Governor Nixon (pictured) is laying out four points he wants in an autism bill this coming legislative session.
The Senate approved an autism bill but the House never took it up, a move Nixon says is inexcusable.
Nixon says he's spent the last several months visiting with doctors, legislators, insurance representatives, parents and other Missourians. "I believe it will lead our state in the right direction in terms of dealing with these autism spectrum disorders," he said of his plan.
The components he wants to see in a bill during the upcoming session are:
1. Health insurance carriers must provide for diagnosis and treatment. Current law now covers diagnosis, not treatment.
2. The bill must require coverage for applied behavioral analysis (ABA) treatment. Nixon says the state also needs to make sure "we have enough dollars in the bill to make it affordable, we think that we should have $55,000 per year." He says 14 other states have mandates that are similar.

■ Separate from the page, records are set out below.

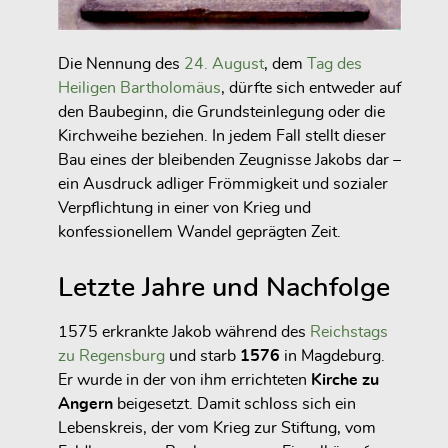
Die Nennung des
24. August
, dem
Tag des
Heiligen Bartholomäus
, dürfte sich entweder auf
den Baubeginn, die Grundsteinlegung oder die
Kirchweihe beziehen. In jedem Fall stellt dieser
Bau eines der bleibenden Zeugnisse Jakobs dar –
ein Ausdruck adliger Frömmigkeit und sozialer
Verpflichtung in einer von Krieg und
konfessionellem Wandel geprägten Zeit.
Letzte Jahre und Nachfolge
1575 erkrankte Jakob während des
Reichstags
zu Regensburg
und starb
1576
in Magdeburg.
Er wurde in der von ihm errichteten
Kirche zu
Angern
beigesetzt. Damit schloss sich ein
Lebenskreis, der vom Krieg zur Stiftung, vom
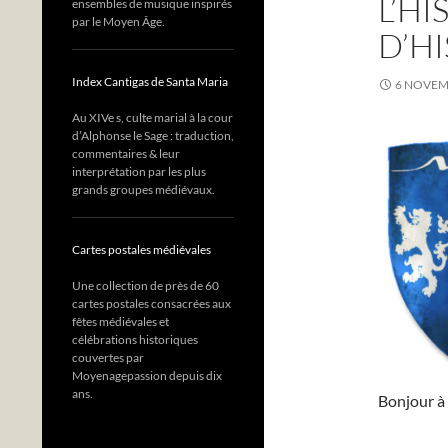
L’HI
ensembles de musique inspirés
par le Moyen Âge.
D’H
Index Cantigas de Santa Maria
6 NOVEM
Au XIVe s, culte marial à la cour
d’Alphonse le Sage : traduction,
commentaires & leur
interprétation par les plus
grands groupes médiévaux.
Cartes postales médiévales
Une collection de près de 60
cartes postales consacrées aux
fêtes médiévales et
célébrations historiques
couvertes par
Moyenagepassion depuis dix
ans.
Bonjour à 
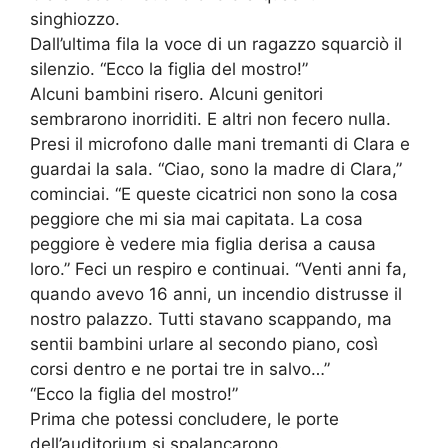
singhiozzo.
Dall’ultima fila la voce di un ragazzo squarciò il
silenzio. “Ecco la figlia del mostro!”
Alcuni bambini risero. Alcuni genitori
sembrarono inorriditi. E altri non fecero nulla.
Presi il microfono dalle mani tremanti di Clara e
guardai la sala. “Ciao, sono la madre di Clara,”
cominciai. “E queste cicatrici non sono la cosa
peggiore che mi sia mai capitata. La cosa
peggiore è vedere mia figlia derisa a causa
loro.” Feci un respiro e continuai. “Venti anni fa,
quando avevo 16 anni, un incendio distrusse il
nostro palazzo. Tutti stavano scappando, ma
sentii bambini urlare al secondo piano, così
corsi dentro e ne portai tre in salvo…”
“Ecco la figlia del mostro!”
Prima che potessi concludere, le porte
dell’auditorium si spalancarono.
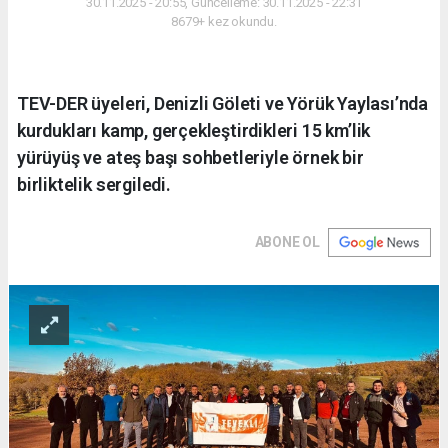
30.11.2025 - 20:55, Güncelleme: 30.11.2025 - 22:31
8679+ kez okundu.
TEV-DER üyeleri, Denizli Göleti ve Yörük Yaylası’nda
kurdukları kamp, gerçekleştirdikleri 15 km’lik
yürüyüş ve ateş başı sohbetleriyle örnek bir
birliktelik sergiledi.
ABONE OL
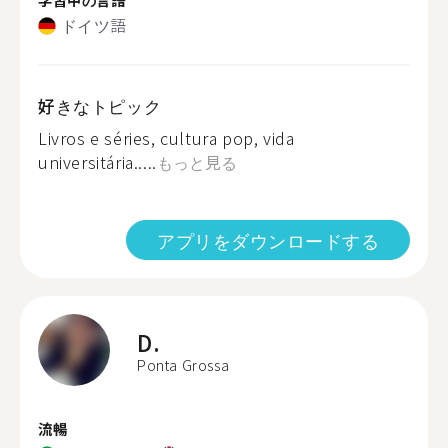
ドイツ語
好きなトピック
Livros e séries, cultura pop, vida
universitária.....
もっと見る
アプリをダウンロードする
D.
Ponta Grossa
流暢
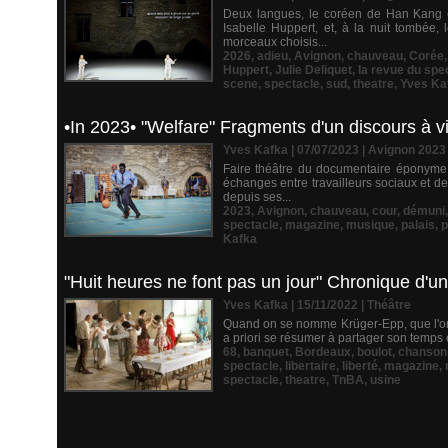
Deux langues, le coréen de Han Kang et 
Isabelle Huppert, et, à la nuit tombée
morceaux choisis...
2026
,
adieu
,
Avignon
,
chauveau
,
Corée
Huppert
,
Julie Deliquet
,
la revue du spe
scene
,
spectacle
,
sud
,
theatre
,
Yves Ka
•In 2023• "Welfare" Fragments d'un discours à vif
Yves Kafka | 07/07/2023
|
Avignon 2023
Faire théâtre du documentaire éponyme 
échanges entre travailleurs sociaux et d
depuis ses...
2023
,
Avignon
,
chauveau
,
cour
,
démuni
spectacle
,
magazine
,
musique
,
palais
,
p
Kafka
"Huit heures ne font pas un jour" Chronique d'
Yves Kafka | 15/11/2022
|
Théâtre
Quand on se nomme Krüger-Epp, que l'on a
a priori se résumer à partager son temps en
68
,
banquet
,
Bordeaux
,
boulot
,
chanson
spectacle
,
libertaire
,
liberté
,
magazine
,
spectacle
,
theatre
,
TnBA
,
usine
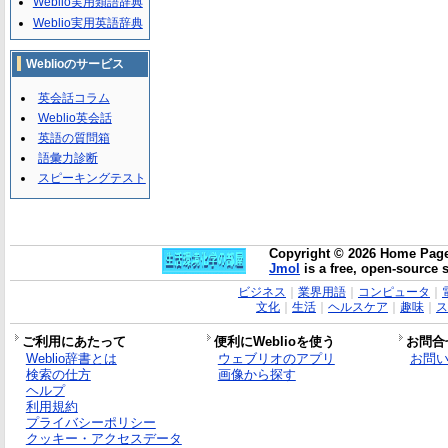
Weblio実用類語辞典
Weblio実用英語辞典
Weblioのサービス
英会話コラム
Weblio英会話
英語の質問箱
語彙力診断
スピーキングテスト
Copyright © 2026 Home Page 
Jmol
is a free, open-source 
ビジネス
｜
業界用語
｜
コンピュータ
｜
文化
｜
生活
｜
ヘルスケア
｜
趣味
｜
ス
ご利用にあたって
便利にWeblioを使う
お問合
Weblio辞書とは
ウェブリオのアプリ
お問
検索の仕方
画像から探す
ヘルプ
利用規約
プライバシーポリシー
クッキー・アクセスデータ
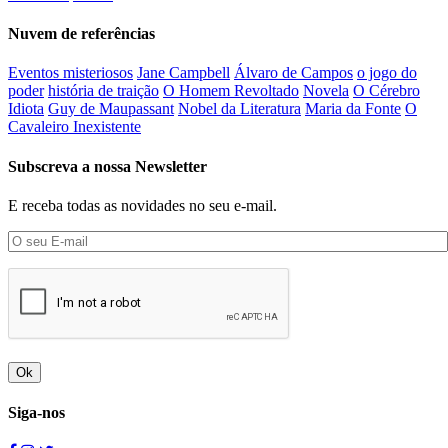
Nuvem de referências
Eventos misteriosos
Jane Campbell
Álvaro de Campos
o jogo do
poder
história de traição
O Homem Revoltado
Novela
O Cérebro
Idiota
Guy de Maupassant
Nobel da Literatura
Maria da Fonte
O
Cavaleiro Inexistente
Subscreva a nossa Newsletter
E receba todas as novidades no seu e-mail.
Ok
Siga-nos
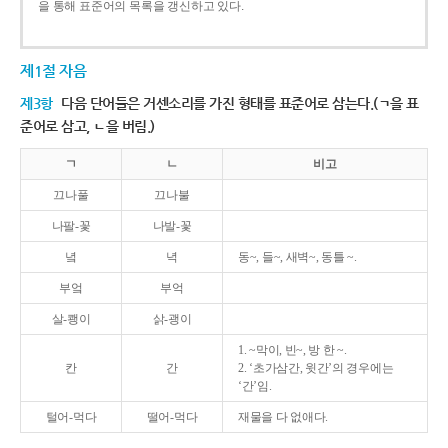
을 통해 표준어의 목록을 갱신하고 있다.
제1절 자음
제3항
다음 단어들은 거센소리를 가진 형태를 표준어로 삼는다.(ㄱ을 표
준어로 삼고, ㄴ을 버림.)
ㄱ
ㄴ
비고
끄나풀
끄나불
나팔-꽃
나발-꽃
녘
녁
동~, 들~, 새벽~, 동틀 ~.
부엌
부억
살-쾡이
삵-괭이
1. ~막이, 빈~, 방 한 ~.
칸
간
2. ‘초가삼간, 윗간’의 경우에는
‘간’임.
털어-먹다
떨어-먹다
재물을 다 없애다.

3. The bill must protect from an arbitrary cap of service for ABA and must allow treatment to be carried out. "We are all different human beings, we all have different needs," he said.
4. Finally, the legislation needs to ensure patients can get and keep insurance coverage; carriers must not refuse to renew, terminate or further restrict coverage solely because of an autism diagnosis.
Nixon laid out his plan at the Thompson Center for Autism & Neurodevelopmental Disorders at the University of Missouri in Columbia, a facility he says is making breakthroughs every day. Following that, he traveled to the Judevine Center for Autism in St. Louis and then Children's Mercy Hospital in Kansas City.
A bill Nixon supported failed in the legislature last session, a failure Nixon blames on leadership in the House of Representatives.
He says autism is a major and growing condition in Missouri that effects more than 30,000 people in the state. (The federal government says 1 in 150 people are effected by the disorder.) He says everyone supports the measure ... except insurance companies.
"This is not a bill everybody will support," Nixon said. "The insurance industry is not going to support this."
His director of insurance, John Huff, says despite insurance lobbyists' opposition to the bill, citing cost increases, he believes increases would be no more than 1 percent of premium costs.